Drame de Victor Hugo, mise en scène de Denis Podalydès, avec Éric Ruf, Éric Génovèse, Guillaume Gallienne, Christian Hecq, Gilles David, Stéphane Varupenne, Suliane Brahim, Georgia Scalliet, Elliot Jenicot, Benjamin Lavernhe, Sébastien Pouderoux, Paul McAleer, Heidi-Eva Clavier, Lola Felouzis et Pauline Tricot.
"Lucrèce Borgia", drame de Victor Hugo, dans lequel tant d’immenses tragédiennes ont marqué leur temps, est repris dans une version baroque au Français.
La Duchesse d’Este, née Lucrèce, de la maison Borgia, nom dont les lettres ruissellent de sang, rencontre à Venise, à Mardi-gras, le fils de son inceste avec son frère, qui en tombe amoureux sans savoir qu’elle est sa mère maudite.
De retour à Ferrare, auprès de son mari, le Duc, soupçonnée d’adultère, ourdissant vengeance contre des gentilshommes qui l’ont moquée, elle organise un nouveau "Bal des Ardents" où chacun trouvera la mort. Lucrèce est une nouvelle Médée.
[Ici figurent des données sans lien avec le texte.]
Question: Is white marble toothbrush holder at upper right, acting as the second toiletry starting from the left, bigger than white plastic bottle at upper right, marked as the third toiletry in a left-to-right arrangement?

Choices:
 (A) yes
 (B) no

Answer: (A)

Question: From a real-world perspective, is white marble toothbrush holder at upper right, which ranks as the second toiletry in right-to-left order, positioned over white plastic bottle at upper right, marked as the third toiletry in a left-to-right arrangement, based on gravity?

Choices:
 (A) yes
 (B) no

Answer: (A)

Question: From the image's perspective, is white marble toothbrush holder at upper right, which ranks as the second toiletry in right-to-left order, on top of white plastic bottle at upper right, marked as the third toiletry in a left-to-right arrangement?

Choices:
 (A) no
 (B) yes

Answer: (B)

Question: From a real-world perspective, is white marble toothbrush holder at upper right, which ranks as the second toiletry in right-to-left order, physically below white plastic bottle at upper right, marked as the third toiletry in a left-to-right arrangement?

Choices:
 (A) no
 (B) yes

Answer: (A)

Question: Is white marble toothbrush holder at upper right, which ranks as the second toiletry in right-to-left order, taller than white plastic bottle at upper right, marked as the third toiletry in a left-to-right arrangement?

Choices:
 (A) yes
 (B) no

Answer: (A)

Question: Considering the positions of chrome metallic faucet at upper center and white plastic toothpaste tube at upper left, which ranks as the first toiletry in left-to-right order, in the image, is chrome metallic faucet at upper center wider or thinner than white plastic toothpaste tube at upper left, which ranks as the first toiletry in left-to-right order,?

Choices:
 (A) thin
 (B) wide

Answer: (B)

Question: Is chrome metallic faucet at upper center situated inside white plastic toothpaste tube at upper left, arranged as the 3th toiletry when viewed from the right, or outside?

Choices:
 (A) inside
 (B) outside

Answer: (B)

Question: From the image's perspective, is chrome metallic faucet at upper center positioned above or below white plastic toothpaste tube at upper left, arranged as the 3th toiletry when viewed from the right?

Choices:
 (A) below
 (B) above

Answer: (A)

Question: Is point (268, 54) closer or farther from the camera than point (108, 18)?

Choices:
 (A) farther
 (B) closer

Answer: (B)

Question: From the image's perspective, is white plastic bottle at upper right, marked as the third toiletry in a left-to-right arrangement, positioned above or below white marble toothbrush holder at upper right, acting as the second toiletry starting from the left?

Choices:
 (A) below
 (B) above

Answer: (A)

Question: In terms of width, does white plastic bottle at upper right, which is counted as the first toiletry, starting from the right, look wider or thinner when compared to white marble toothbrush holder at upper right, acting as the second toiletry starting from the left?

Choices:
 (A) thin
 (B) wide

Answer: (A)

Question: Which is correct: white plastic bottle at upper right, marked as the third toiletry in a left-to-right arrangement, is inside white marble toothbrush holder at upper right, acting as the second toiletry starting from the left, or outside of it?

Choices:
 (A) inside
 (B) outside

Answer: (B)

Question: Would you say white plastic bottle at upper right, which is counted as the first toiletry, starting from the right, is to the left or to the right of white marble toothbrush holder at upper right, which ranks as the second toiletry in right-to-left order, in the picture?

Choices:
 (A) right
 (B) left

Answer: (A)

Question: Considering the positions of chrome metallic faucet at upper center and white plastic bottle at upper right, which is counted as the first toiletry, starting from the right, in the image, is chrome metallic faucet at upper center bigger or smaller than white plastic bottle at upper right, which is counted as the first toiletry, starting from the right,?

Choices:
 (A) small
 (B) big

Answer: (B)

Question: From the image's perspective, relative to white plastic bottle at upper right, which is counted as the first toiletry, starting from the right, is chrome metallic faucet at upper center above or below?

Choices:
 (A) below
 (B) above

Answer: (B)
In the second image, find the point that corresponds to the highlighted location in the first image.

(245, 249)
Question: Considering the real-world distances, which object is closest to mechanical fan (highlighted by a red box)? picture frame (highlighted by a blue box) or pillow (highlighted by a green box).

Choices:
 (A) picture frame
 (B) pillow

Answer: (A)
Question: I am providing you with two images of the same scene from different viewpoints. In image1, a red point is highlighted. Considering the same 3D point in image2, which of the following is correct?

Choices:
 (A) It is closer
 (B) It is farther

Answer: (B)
Hugo a conçu cet ouvrage - sa "Phèdre" - en gommant, à son habitude, quelques vérités historiques, acharné à créer un mythe, et cela fonctionne toujours, malgré quelques rires incongrus du public, habitué aux drames plus intimes et d’introspection psychologique.
Denis Podalydès a imaginé une mise en scène d’opéra, brillante, charmeuse de costumes signés du Grand couturier Christian Lacroix, truffée de musiques précieuses et raffinées, belle et sachant le montrer, chatoyante, picturale, séduisante, chargée.
Guillaume Gallienne, fort de ses récents succès cinématographiques, est travesti en Lucrèce, parfois avec perruque, parfois torse-nu, mutant, insaisissable, dans une tradition ancienne d’inversion des rôles, assez convaincant, émouvant même et il sait contenir sa performance sans sombrer dans le caricatural. C’est étrange, décadent, et le public s’en délecte.
Hélas, si l’homme peut imiter la femme, l’inverse fonctionne bancalement et Suliane Brahim subit cette vérité, peinant à incarner ce jeune homme charmant qui aime sa mère. Eric Ruf, en duc, est magnifique de rouerie, de violence, de désespoir face à ce monstre empoisonneur dont il est le quatrième mari.
Stéphane Varupenne, formidable Orsini, excelle auprès de gentilshommes plus conventionnels. Mention spéciale à l’excellent Gilles David. Enfin, Christian Hecq, délirant, factotum de génie de la Borgia, arrache l’enthousiasme, enfant-chéri de la salle.
On regrettera la "prononciation V.O." (Borde-gia) qui abîme les oreilles et divorce du français de Victor Hugo et de sa musique propre mais on se réjouit, avec le public, de cette belle production très actuelle, jeune et portée par la jeunesse et l’enthousiasme d’une troupe inspirée.